(Before and after images):
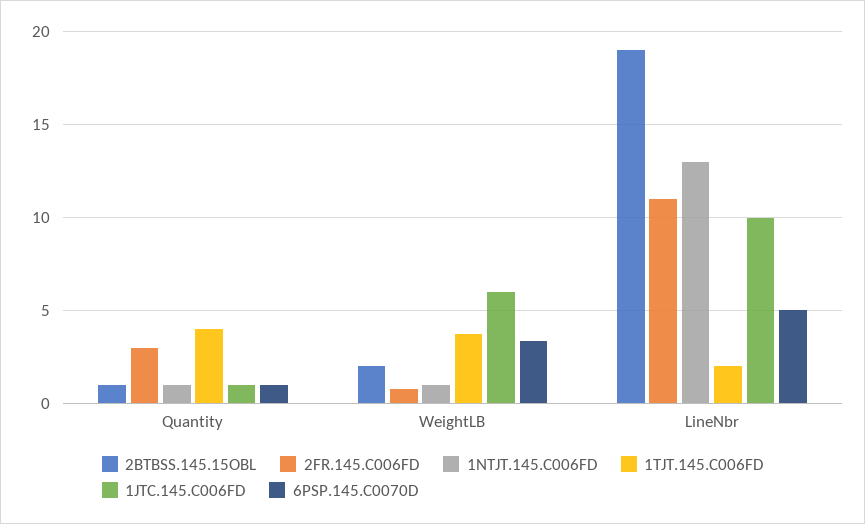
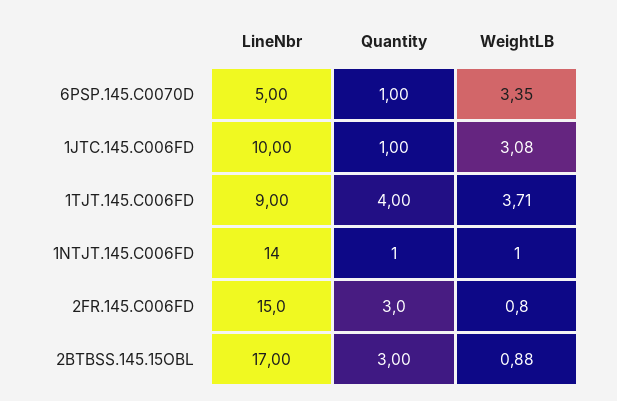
2BTBSS.145.15OBL, Quantity: 1 -> 3
2BTBSS.145.15OBL, WeightLB: 2 -> 0.88
1JTC.145.C006FD, WeightLB: 6 -> 3.08
2BTBSS.145.15OBL, LineNbr: 19 -> 17
2FR.145.C006FD, LineNbr: 11 -> 15
1NTJT.145.C006FD, LineNbr: 13 -> 14
1TJT.145.C006FD, LineNbr: 2 -> 9

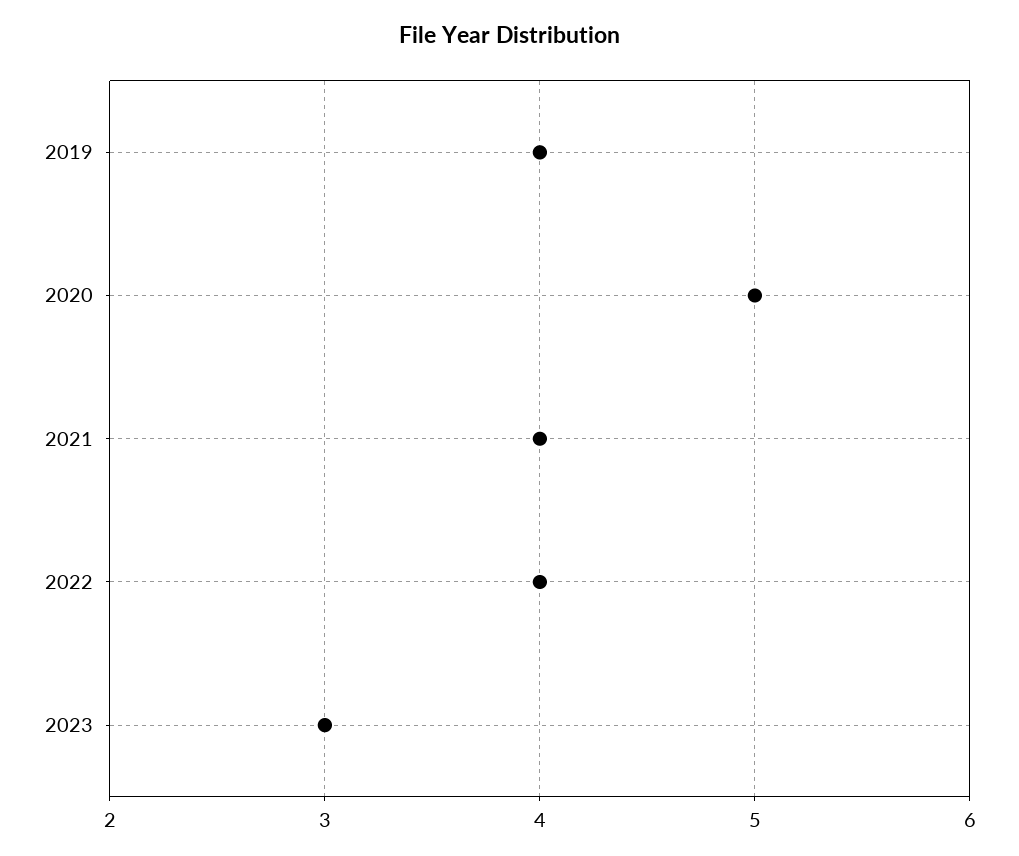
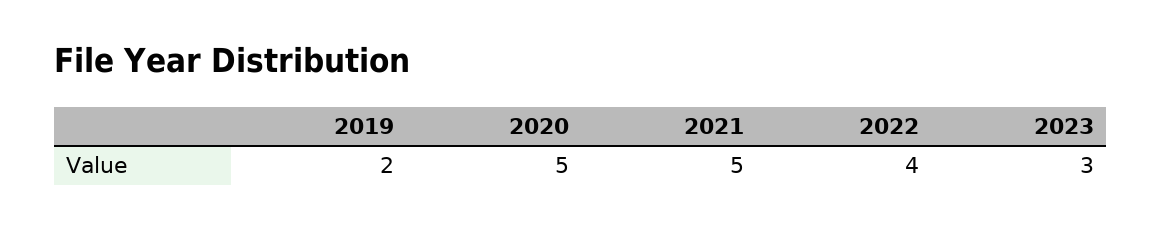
2019: 4 -> 2
2021: 4 -> 5

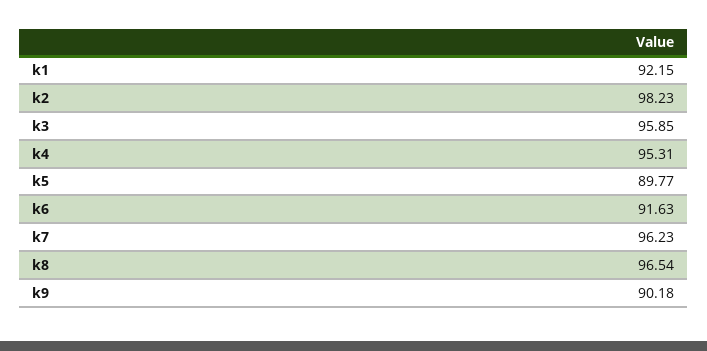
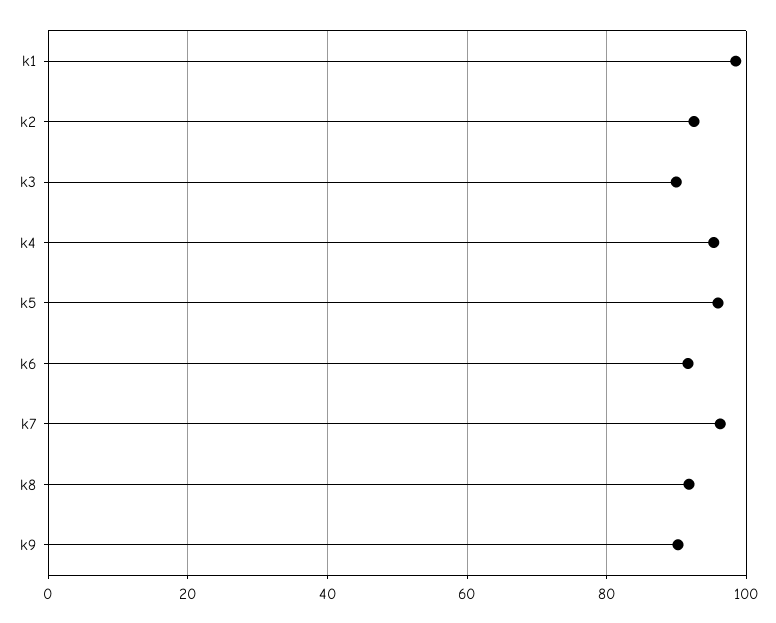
k1: 92.15 -> 98
k2: 98.23 -> 92
k3: 95.85 -> 90
k5: 89.77 -> 96
k8: 96.54 -> 92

(Prompt):
Set down all records verbatim, omitting images.

(Solved exercise):
2BTBSS.145.15OBL, Quantity: 1 -> 3
2BTBSS.145.15OBL, WeightLB: 2 -> 0.88
1JTC.145.C006FD, WeightLB: 6 -> 3.08
2BTBSS.145.15OBL, LineNbr: 19 -> 17
2FR.145.C006FD, LineNbr: 11 -> 15
1NTJT.145.C006FD, LineNbr: 13 -> 14
1TJT.145.C006FD, LineNbr: 2 -> 9

2019: 4 -> 2
2021: 4 -> 5

k1: 92.15 -> 98
k2: 98.23 -> 92
k3: 95.85 -> 90
k5: 89.77 -> 96
k8: 96.54 -> 92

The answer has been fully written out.